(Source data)
•••

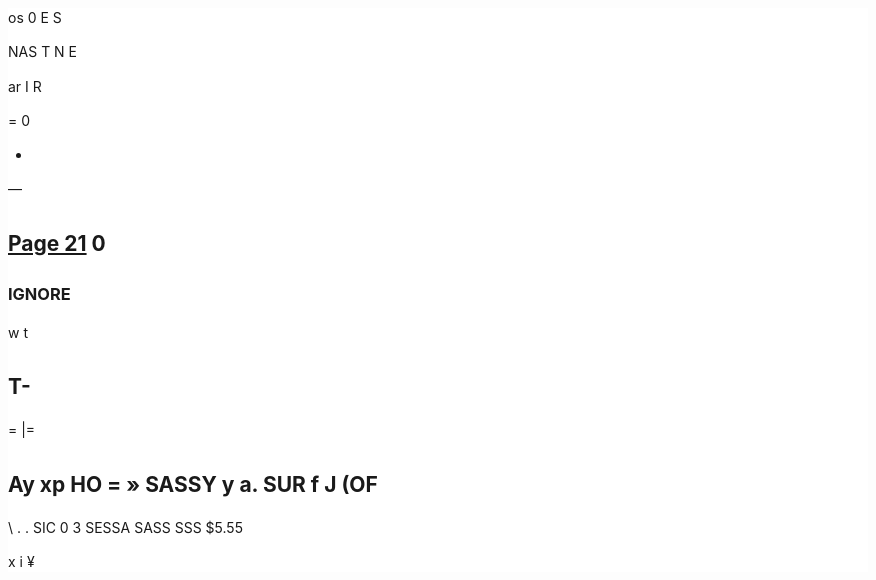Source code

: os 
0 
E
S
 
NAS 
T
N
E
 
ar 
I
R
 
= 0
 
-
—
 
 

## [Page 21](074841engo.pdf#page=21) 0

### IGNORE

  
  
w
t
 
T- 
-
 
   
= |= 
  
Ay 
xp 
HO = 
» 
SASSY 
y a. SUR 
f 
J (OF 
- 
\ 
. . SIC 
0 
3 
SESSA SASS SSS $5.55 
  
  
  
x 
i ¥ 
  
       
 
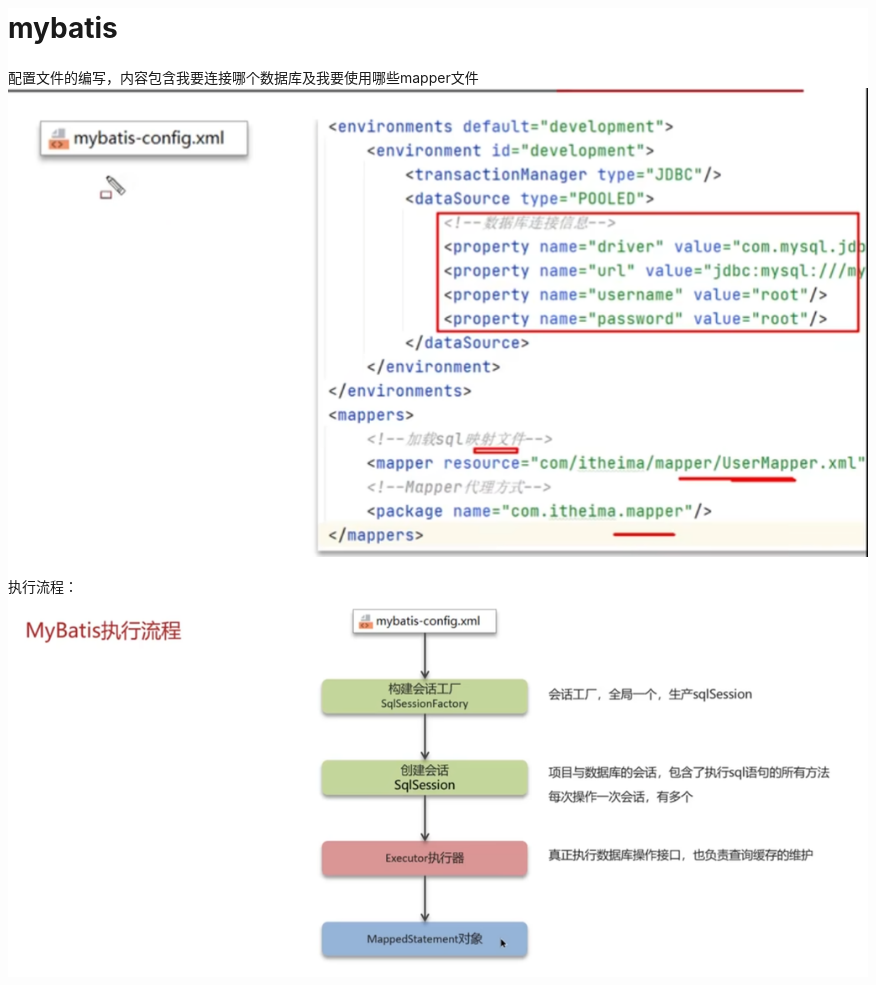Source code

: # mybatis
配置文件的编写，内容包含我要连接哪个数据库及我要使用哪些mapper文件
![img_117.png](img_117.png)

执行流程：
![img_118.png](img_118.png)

•••

Render all entries verbatim, excluding any pictures they hold.

EXERCISE RESULT -
Source code

: os 
0 
E
S
 
NAS 
T
N
E
 
ar 
I
R
 
= 0
 
-
—
 
 

## [Page 21](074841engo.pdf#page=21) 0

### IGNORE

  
  
w
t
 
T- 
-
 
   
= |= 
  
Ay 
xp 
HO = 
» 
SASSY 
y a. SUR 
f 
J (OF 
- 
\ 
. . SIC 
0 
3 
SESSA SASS SSS $5.55 
  
  
  
x 
i ¥ 
  
       
 
Source code

: # mybatis
配置文件的编写，内容包含我要连接哪个数据库及我要使用哪些mapper文件
![img_117.png](img_117.png)

执行流程：
![img_118.png](img_118.png)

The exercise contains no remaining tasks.